Ketika kesalahan penggajian ditemukan setelah pembayaran — rekaman kehadiran yang terlewat, tier gaji yang salah, batas BPJS yang tidak diperbarui — koreksi harus ditangani dengan hati-hati. Jangan pernah hapus payroll run yang sudah dibayar. Sebagai gantinya, buat payroll run penyesuaian yang hanya menyertakan karyawan yang terpengaruh dan posting jumlah koreksi. Kami juga memiliki klien yang mencoba mengurangi kelebihan pembayaran melalui potongan besar tunggal dari payslip berikutnya — ini melanggar UU Ketenagakerjaan yang membatasi potongan hingga 50% gaji bersih.
Setiap karyawan mendapatkan PDF payslip yang dihasilkan oleh Puppeteer dari template HTML. Template menampilkan: detail karyawan, komponen gaji, potongan, gaji bersih, dan kode QR yang mengarah ke payslip online untuk verifikasi keaslian.

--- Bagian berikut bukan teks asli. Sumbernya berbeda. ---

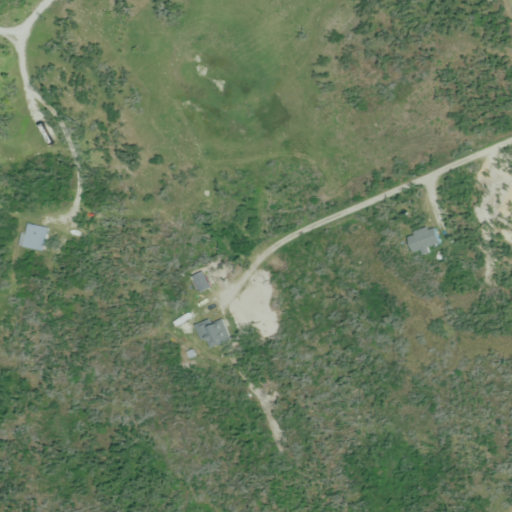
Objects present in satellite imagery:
road: (15, 47)
building: (35, 238)
building: (219, 333)
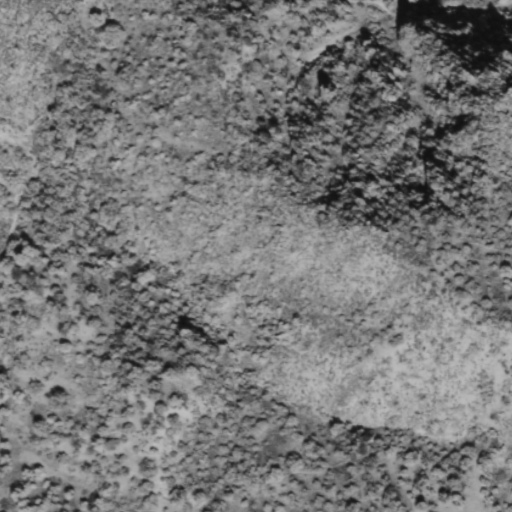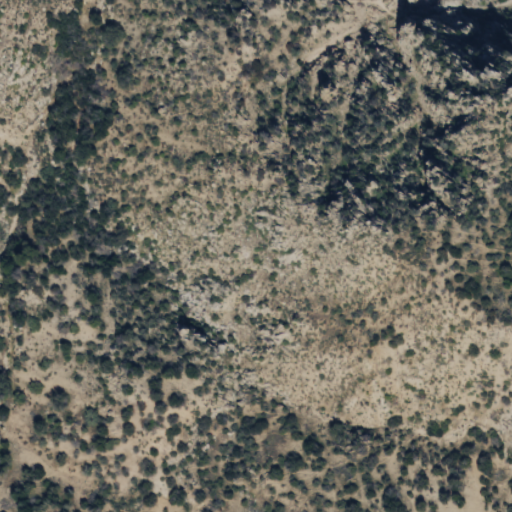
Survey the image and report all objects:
road: (454, 4)
road: (74, 93)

Payslip disimpan di Google Cloud Storage dengan signed URL khusus karyawan.
Karyawan Indonesia membutuhkan Bukti Potong PPh 21 setiap tahun untuk mengajukan SPT Tahunan. Sistem kami menghasilkan dokumen Bukti Potong untuk semua karyawan di akhir tahun: total penghasilan bruto, total PPh 21 yang dipotong, NPWP pemberi kerja dan karyawan. Ini diekspor dalam format XML yang diperlukan oleh e-SPT, aplikasi pengarsipan DJP. Fitur ini saja menghemat 2-3 hari kerja tim HR setiap tahun.